Une autre liste de gauche se présentait avec Leody De Guzman pour la présidence et Walden Bello pour la vice-présidence. Leody est un militant ouvrier, un dirigeant du Partido Lakas ng Masa (PLM, Parti de la force des masses). Walden, ancien député pour Akbayan, est très connu dans les cercles altermondialistes internationaux. Leody est crédité par la Comelec de 0,17% (huitième candidat sur dix) et Walden de 0,19% (septième candidat sur neuf). L’objectif spécifique de ce tandem était de populariser la perspective socialiste, il a ouvert un espace de discussion de fond dont les militant.es ont pu profiter.
Il est toujours délicat d’écrire de France un article sur un sujet aussi complexe que la portée d’élections aux Philippines avant de connaître le bilan que les forces progressistes en tire aux Philippines même. L’expérience de la campagne de Leni Robredo devait, aux yeux des courants populaires qui s’y sont investis, assurer les fondements d’une résistance durable à la présidence Marcos (qui prendra effet le 30 juin). Là encore ce n’est pas gagné d’avance, mais l’impulsion est donnée. Lors d’un rassemblement, le 13 mai, Leni a ainsi déclaré que « ce jour n’est pas une fin, mais le début d’un nouveau chapitre ».
Pierre Rousset
Notes
[1] Lors des élections de 2016, Leni Robredo avait été élue vice-présidente face à la candidature de Bongbong Marcos, fils du dictateur Ferdinand Marcos, qui l’a cette fois emporté contre elle à la présidence. Ce n’était que la seconde femme a occuper ce poste.

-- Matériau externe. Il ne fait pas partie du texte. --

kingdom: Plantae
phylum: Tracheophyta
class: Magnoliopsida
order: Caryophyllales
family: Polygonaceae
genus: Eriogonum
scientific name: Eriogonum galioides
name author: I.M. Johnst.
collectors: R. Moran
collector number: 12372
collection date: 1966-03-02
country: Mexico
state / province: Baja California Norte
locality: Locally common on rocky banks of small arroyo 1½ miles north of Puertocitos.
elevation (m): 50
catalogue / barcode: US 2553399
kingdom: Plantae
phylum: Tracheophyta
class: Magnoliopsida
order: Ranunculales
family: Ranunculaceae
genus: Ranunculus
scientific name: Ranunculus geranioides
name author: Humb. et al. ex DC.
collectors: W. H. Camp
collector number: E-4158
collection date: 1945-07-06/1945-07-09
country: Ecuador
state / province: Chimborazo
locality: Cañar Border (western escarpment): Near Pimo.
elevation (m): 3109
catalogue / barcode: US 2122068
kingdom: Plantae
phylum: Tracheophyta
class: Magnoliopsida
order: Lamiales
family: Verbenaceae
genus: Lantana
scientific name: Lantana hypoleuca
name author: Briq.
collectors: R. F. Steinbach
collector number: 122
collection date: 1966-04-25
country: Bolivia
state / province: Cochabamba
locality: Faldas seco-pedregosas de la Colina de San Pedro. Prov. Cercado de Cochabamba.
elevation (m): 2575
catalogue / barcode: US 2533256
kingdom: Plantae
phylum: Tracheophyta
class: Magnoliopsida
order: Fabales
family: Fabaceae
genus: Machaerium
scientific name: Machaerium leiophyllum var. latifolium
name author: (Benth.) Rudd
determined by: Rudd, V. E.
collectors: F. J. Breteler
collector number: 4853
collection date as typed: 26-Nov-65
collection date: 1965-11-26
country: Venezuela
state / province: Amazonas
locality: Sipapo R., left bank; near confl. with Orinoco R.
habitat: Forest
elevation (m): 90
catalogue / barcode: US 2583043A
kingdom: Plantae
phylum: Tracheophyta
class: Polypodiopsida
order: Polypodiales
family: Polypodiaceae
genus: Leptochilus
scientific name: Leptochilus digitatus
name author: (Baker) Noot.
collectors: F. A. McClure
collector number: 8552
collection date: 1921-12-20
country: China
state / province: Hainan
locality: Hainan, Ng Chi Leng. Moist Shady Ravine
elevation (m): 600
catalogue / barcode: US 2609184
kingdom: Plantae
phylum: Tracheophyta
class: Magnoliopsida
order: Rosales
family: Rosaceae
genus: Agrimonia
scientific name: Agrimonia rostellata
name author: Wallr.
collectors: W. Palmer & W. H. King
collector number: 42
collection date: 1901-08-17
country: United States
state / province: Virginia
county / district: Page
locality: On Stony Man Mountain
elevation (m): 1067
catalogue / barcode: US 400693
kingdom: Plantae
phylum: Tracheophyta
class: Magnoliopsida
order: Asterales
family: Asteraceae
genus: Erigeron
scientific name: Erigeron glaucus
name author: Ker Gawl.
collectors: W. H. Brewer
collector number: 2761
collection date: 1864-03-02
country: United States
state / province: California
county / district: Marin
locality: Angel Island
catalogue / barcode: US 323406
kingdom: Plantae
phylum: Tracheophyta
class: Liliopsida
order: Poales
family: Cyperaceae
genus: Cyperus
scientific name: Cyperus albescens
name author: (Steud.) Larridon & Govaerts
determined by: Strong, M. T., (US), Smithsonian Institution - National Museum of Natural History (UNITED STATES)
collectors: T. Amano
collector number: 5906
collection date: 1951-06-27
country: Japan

[2] La plus connue, incarcérée depuis 5 ans, est la sénatrice Leila De Lima.
[3] The International Observer Mission, sponsorisée par l’International Coalition for Human Rights in the Philippines (ICHRP).
[4] Du nom de l’avenue où se trouvaient les casernes militaires rebelles et les manifestant.es : Epifanio de los Santos.
[5] Mouvement rose – le rose est la couleur choisie par la candidate pour rendre sa campagne plus visible et aider l’électorat à s’y retrouver. Elle a délibérément choisi une couleur différente du jaune, qui était celle de Corazon Aquino en 1986, pour ne pas s’inscrire dans sa continuité.